# [X11] Juego de mus (abierto)

## pacmac

¿Sabeis de algun juego de mus en linux? Gracias..

----------

## kalcetoh

Puede ser muy interesante que haya uno para jugar por internet sobre todo. Se que hay poker blackjack y el solitario en 

mil versiones distintas pero nunca he encontrado nada de mus.

Pero, ¿Cómo se haría lo de las señas?.....

----------

## juanma

La verdad que nunca había pensado en un juego de mus, pero me ha parecido interesante; pese a que no se jugar ya que yo consagré mi vida deportiva al truc (otro gran juego de cartas) y al futbolín (auténtico deporte rey) la verdad que si alguien se anima a echar unas partidas a mi me molaría aprender.

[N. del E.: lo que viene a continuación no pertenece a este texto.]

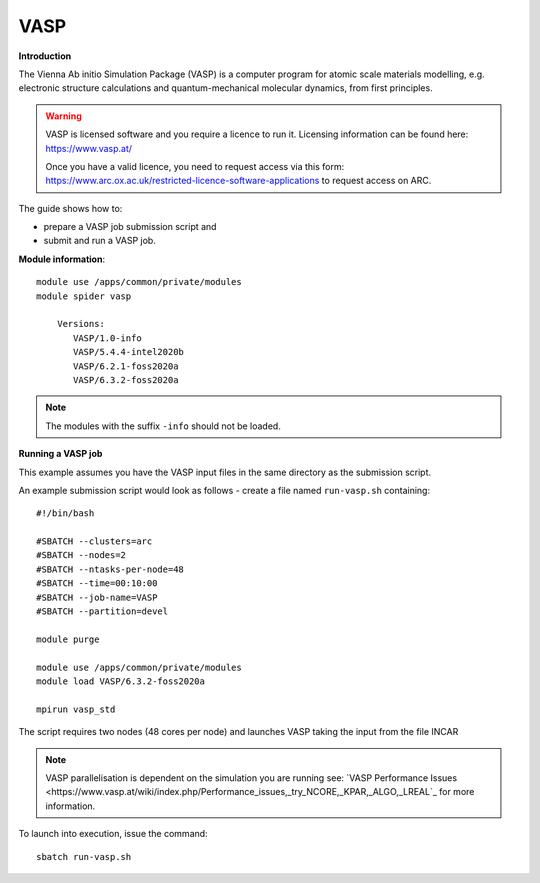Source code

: VASP
----

**Introduction**

The Vienna Ab initio Simulation Package (VASP) is a computer program for atomic scale
materials modelling, e.g. electronic structure calculations and quantum-mechanical molecular dynamics,
from first principles.

.. warning::
   
   VASP is licensed software and you require a licence to run it. Licensing information can be found here: https://www.vasp.at/
   
   Once you have a valid licence, you need to request access via this form: https://www.arc.ox.ac.uk/restricted-licence-software-applications to request access on ARC.

The guide shows how to:

- prepare a VASP job submission script and
- submit and run a VASP job.

**Module information**::

 module use /apps/common/private/modules
 module spider vasp

     Versions:
        VASP/1.0-info
        VASP/5.4.4-intel2020b
        VASP/6.2.1-foss2020a
        VASP/6.3.2-foss2020a
 
.. note::
   The modules with the suffix ``-info`` should not be loaded.
   

**Running a VASP job**

This example assumes you have the VASP input files in the same directory as the submission script.

An example submission script would look as follows - create a file named ``run-vasp.sh`` containing::

  #!/bin/bash

  #SBATCH --clusters=arc
  #SBATCH --nodes=2
  #SBATCH --ntasks-per-node=48
  #SBATCH --time=00:10:00
  #SBATCH --job-name=VASP
  #SBATCH --partition=devel

  module purge
  
  module use /apps/common/private/modules
  module load VASP/6.3.2-foss2020a

  mpirun vasp_std
  
The script requires two nodes (48 cores per node) and launches VASP taking the input from the file INCAR

.. note::
   VASP parallelisation is dependent on the simulation you are running see: `VASP Performance Issues <https://www.vasp.at/wiki/index.php/Performance_issues,_try_NCORE,_KPAR,_ALGO,_LREAL`_ for more information. 

To launch into execution, issue the command::

  sbatch run-vasp.sh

Bueno, pegando una ojeada por freshmeat me he encontrado estos dos:

- jmus Construido sobre el protocolo jabber, la página está en catalán, ya que es de la asociación de usuarios de Castelldefels (castefa jeje)

- Sumus Aplicación cliente-servidor, el cliente funciona desde un applet java bien desde la consola.

¿Alguien se anima?

----------

## pacmac

Preguntaba por un juego para jugar yo solo, sin necesitar mas clientes.. En la pagina del jmus no puedo descargarme los binarios  :Sad: 

----------

## DDrDark

jugar contra el cpu no tiene emocion, luego si pierdes a kien insultas? XDDDDDDDDDDDDd

----------